Modular Flood Early Warning System an Approach to Flood Adaptation

Modular Flood Early Warning System an Approach to Flood Adaptation

One major impact of climate change is the ever-increasing frequency of foods events as a result of deep convective storms exacerbated by the increase in global surface temperature. Therefore, flood early warning system (FEWS) is critical tool in safeguarding life and protection of property of the vulnerable communities. 

FEWS are used whenever there is a need to understand the potential impacts of flooding and to make informed decisions about flood risks and management and mitigation flood modelling can be used for purposes such as planning and design of sustainable drainage and storm water management systems or designing and planning flood protection systems or identifying areas at risk of flood and developing evacuation plans, assessing the impact of land use changes, identifying areas that are vulnerable to flood and prioritizing for flood mitigation. 

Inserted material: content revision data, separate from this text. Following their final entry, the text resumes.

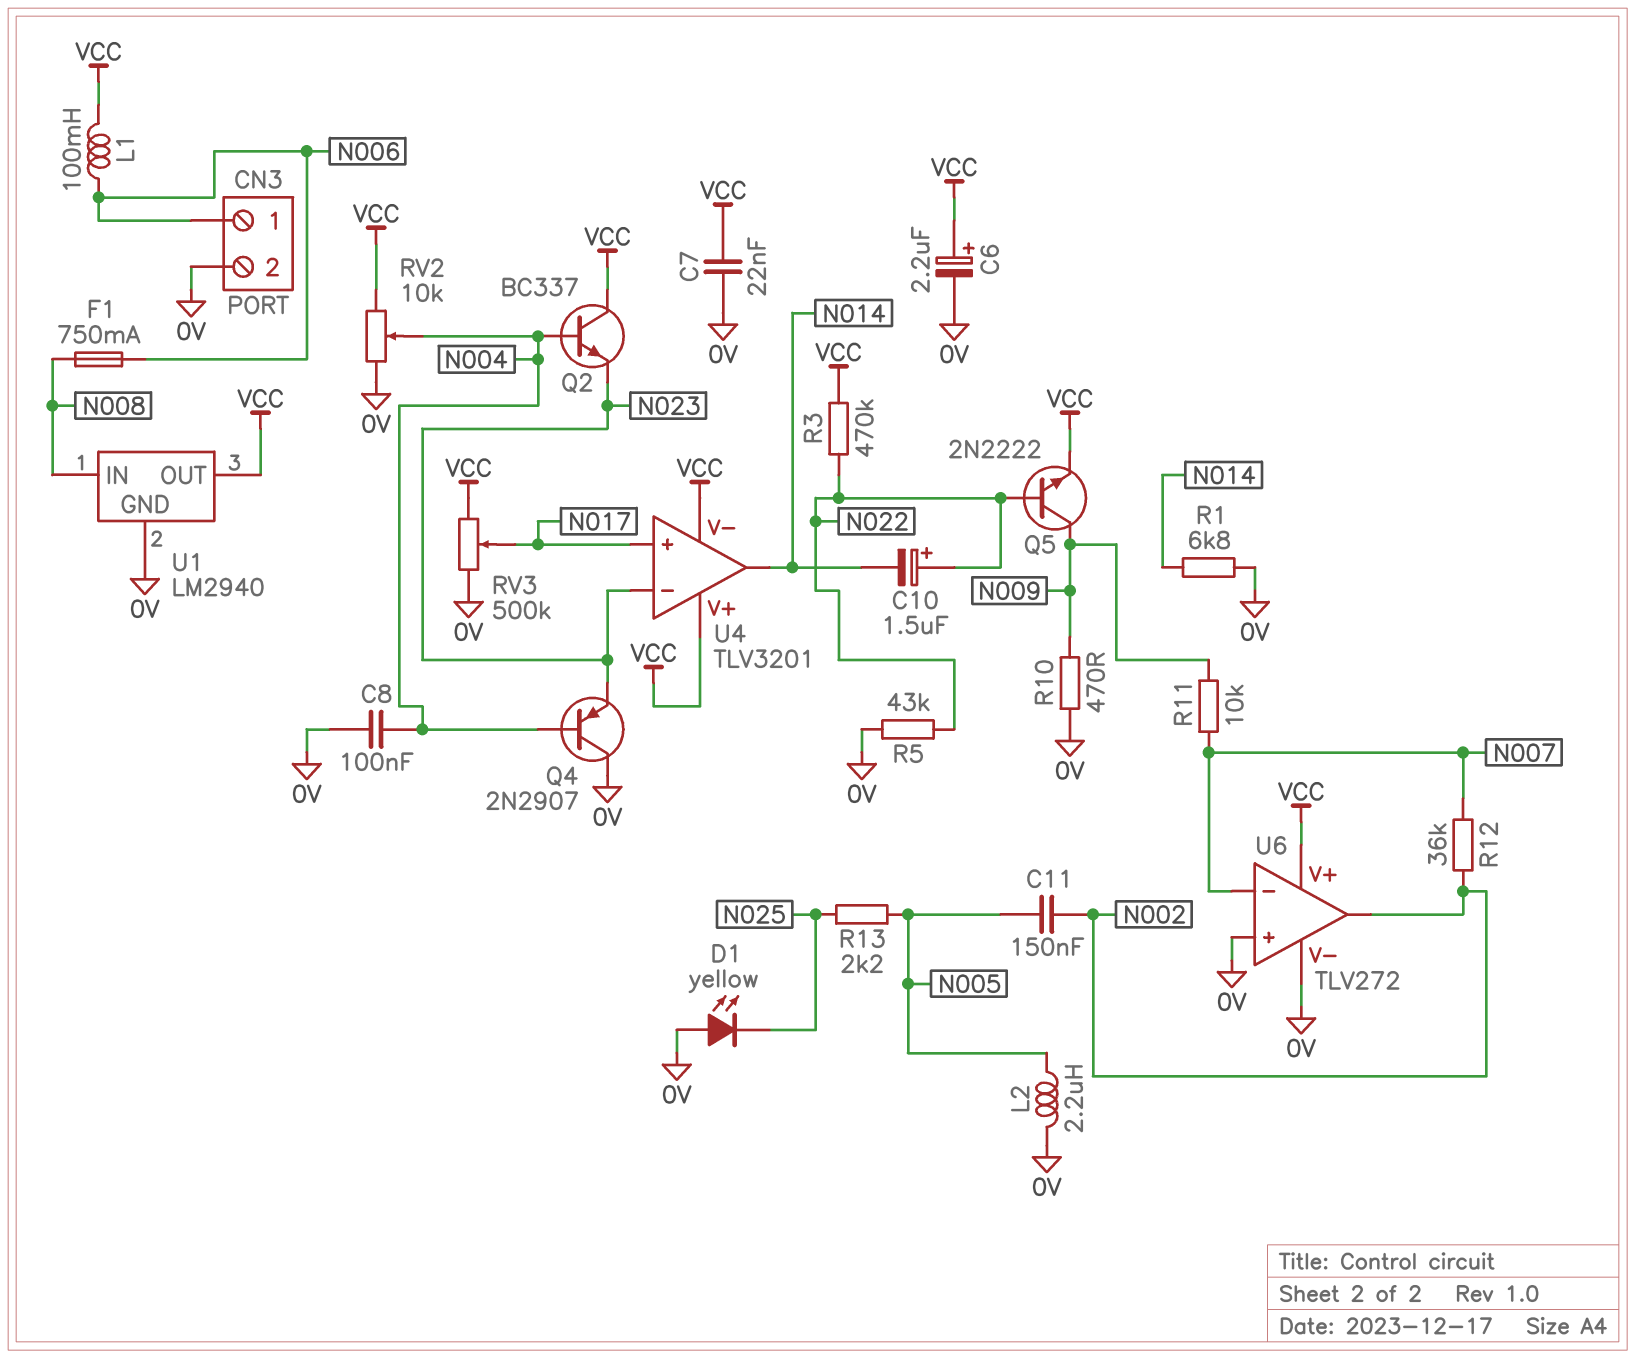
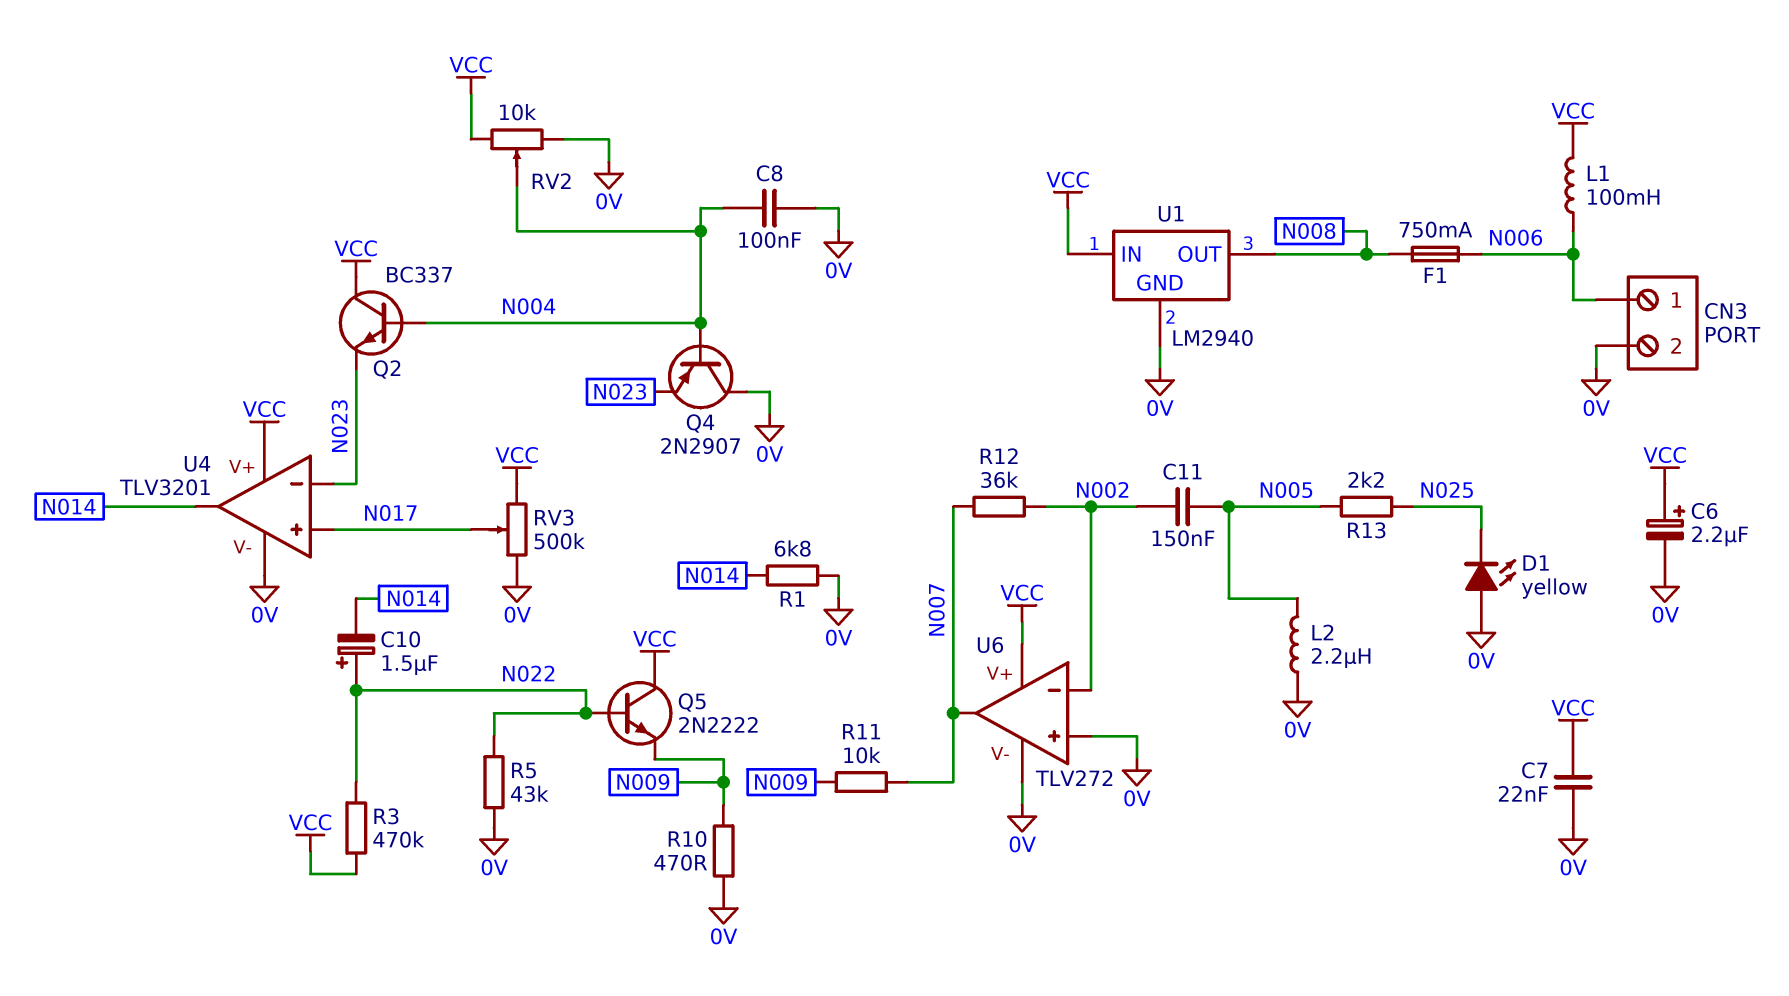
Q5: NPN 2N2222 (B N022, C N009, E VCC) -> NPN 2N2222 (B N022, C VCC, E N009)
U1 pin IN: N008 -> VCC
U1 pin OUT: VCC -> N008
U4 pin V-: VCC -> 0V
U6 pin in-: N007 -> N002
U6 pin out: N002 -> N007

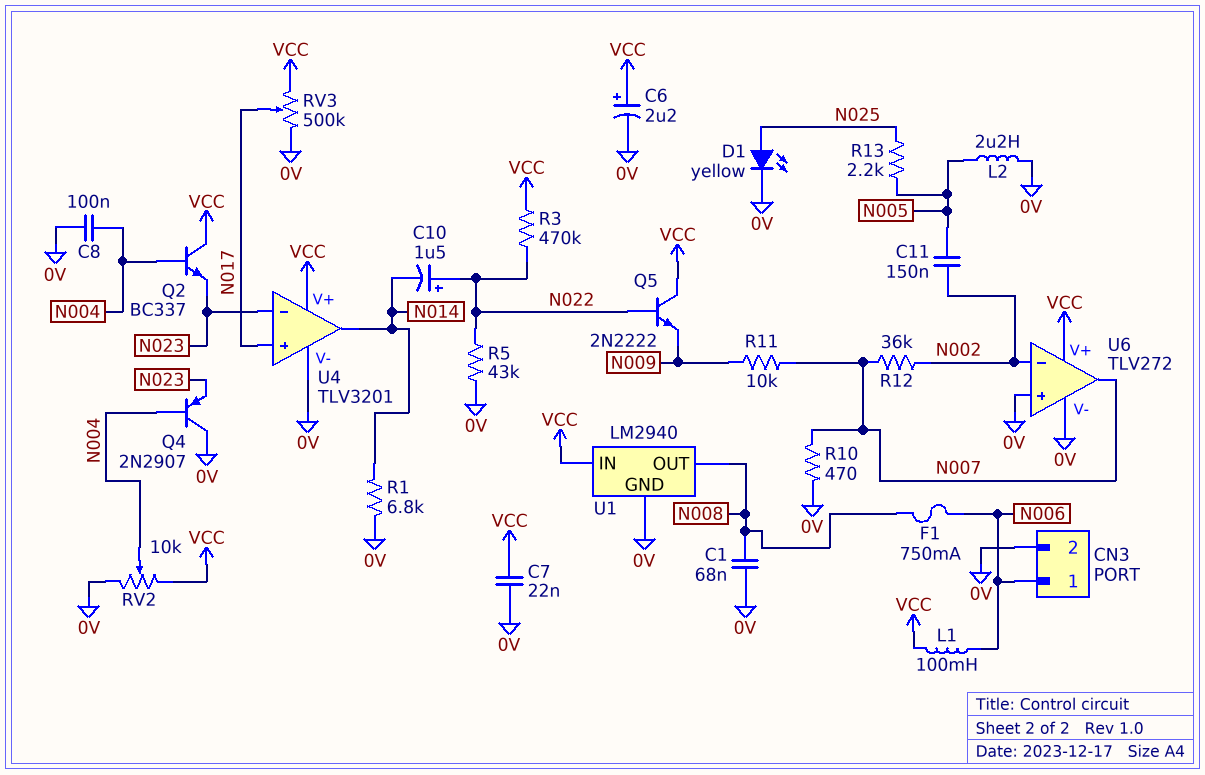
C1: none -> 68nF (0V, N008)
D1: LED yellow (A 0V, K N025) -> LED yellow (A N025, K 0V)
R10: 470 (0V, N009) -> 470 (0V, N007)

FEWS can be achieved through flood modelling; a process of simulating the behaviour of flood water using data and computer models to forecast future flood events. Modelling aims to predict the intricate process that control flood events such as precipitation run off and river flow patterns for different return periods depending on the location risk and detail of the modelling already available for the area of concern. This requires a robust modelling system and observational data to force the model.

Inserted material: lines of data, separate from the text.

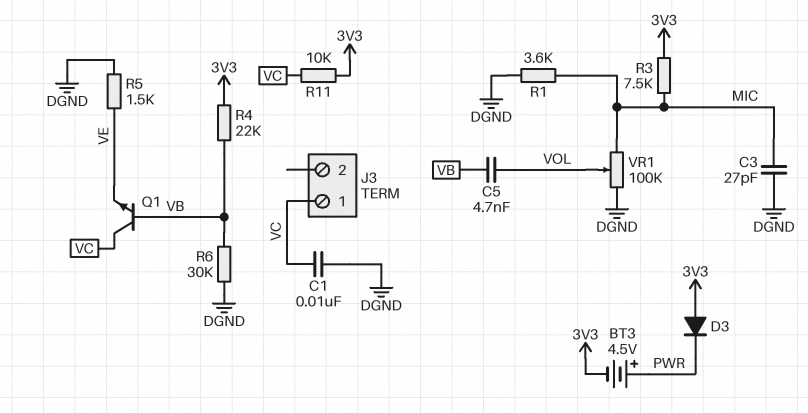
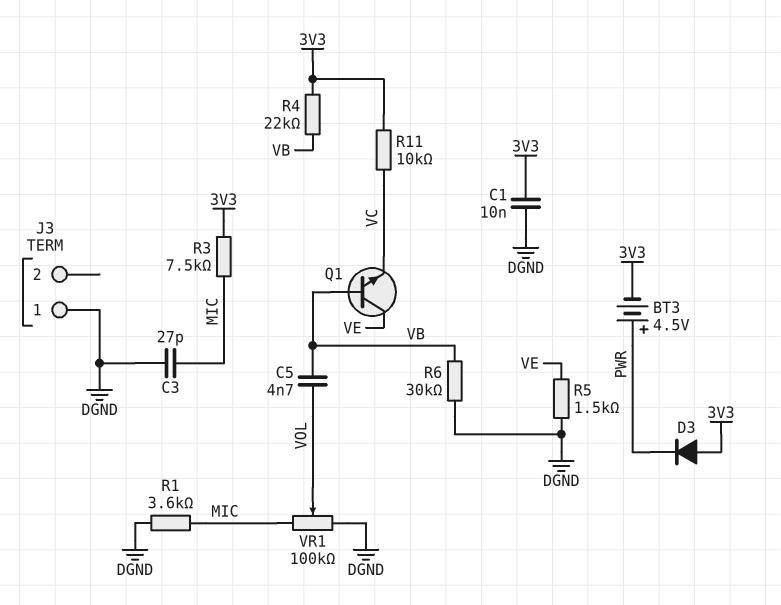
C1: 10nF (DGND, VC) -> 10nF (3V3, DGND)
J3 pin 1: VC -> DGND
Q1: NPN (B VB, C VC, E VE) -> NPN (B VB, C VE, E VC)

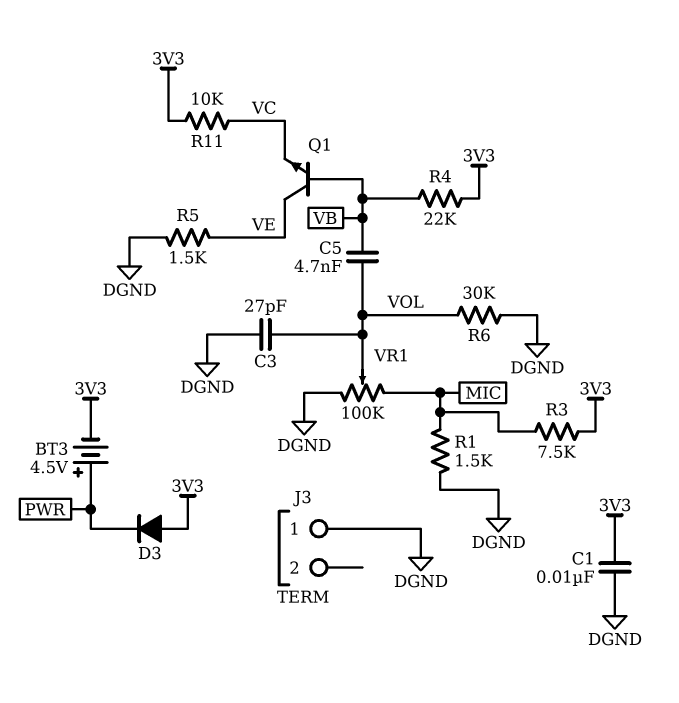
C3: 27pF (DGND, MIC) -> 27pF (DGND, VOL)
R1: 3.6k (DGND, MIC) -> 1.5k (DGND, MIC)
R6: 30k (DGND, VB) -> 30k (DGND, VOL)

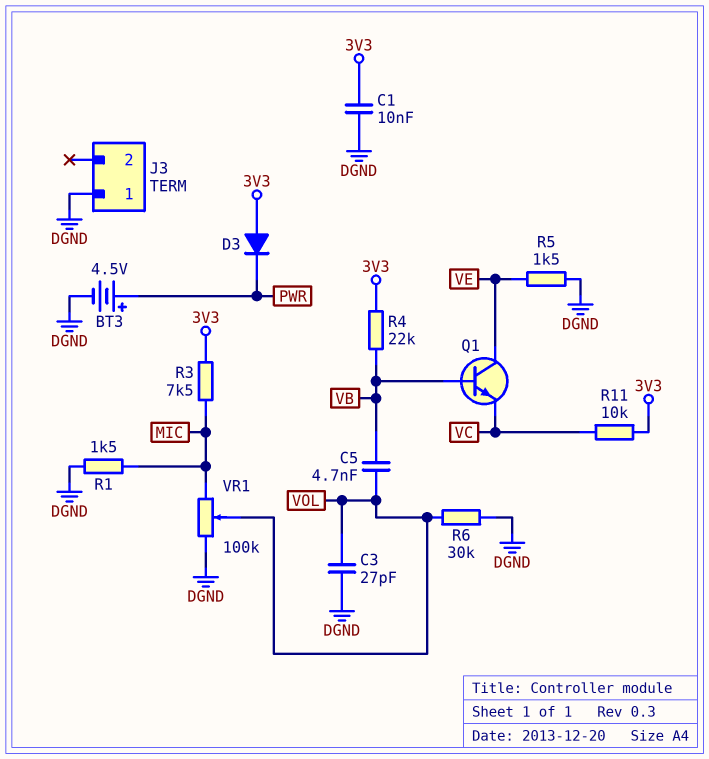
BT3: 4.5V (plus PWR, minus 3V3) -> 4.5V (plus PWR, minus DGND)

Kenya Meteorological Department (KMD) through the TEMBO project, is implementing a modular FEWS for smaller cities with a population of less than one million inhabitants. The FEWS is being piloted in Kenya with Narok and Kisumu Counties used as testbed. The choice of the two counties is based on the episodic frequent flooding events that have been reported in the recent past. 

The modular FEWS is achieved by integrating three different models. The WRF model is used to forecast the expected weather parameters which are in turn used to force the hydrological model. To ensure high quality accurate weather forecasts, the surface observations from the TAHMO stations, precipitable water vapour estimates from the 6 GNSS stations in Kenya and precipitation measurements from the doppler radar to be installed in Western Kenya will be used in data assimilation in WRF.  

Precipitation and evapotranspiration outputs from the WRF model is then used to force the GR4J hydrological model to generate the expected river flow measurements.

Figure 1. GR4J hydrological model structure

Figure 2. River flow observations and GR4J river flow prediction for Yala River

The results from the GR4J model will then run through the SFINCS hydrodynamical model to output the risk of flooding. 

The wrf and GR4J models are already running for the Yala and Narok river basins. The results of which are shared to the stakeholders who include farmers disaster management authorities among other stakeholders to guide in their decision making process to safeguard property and save lives.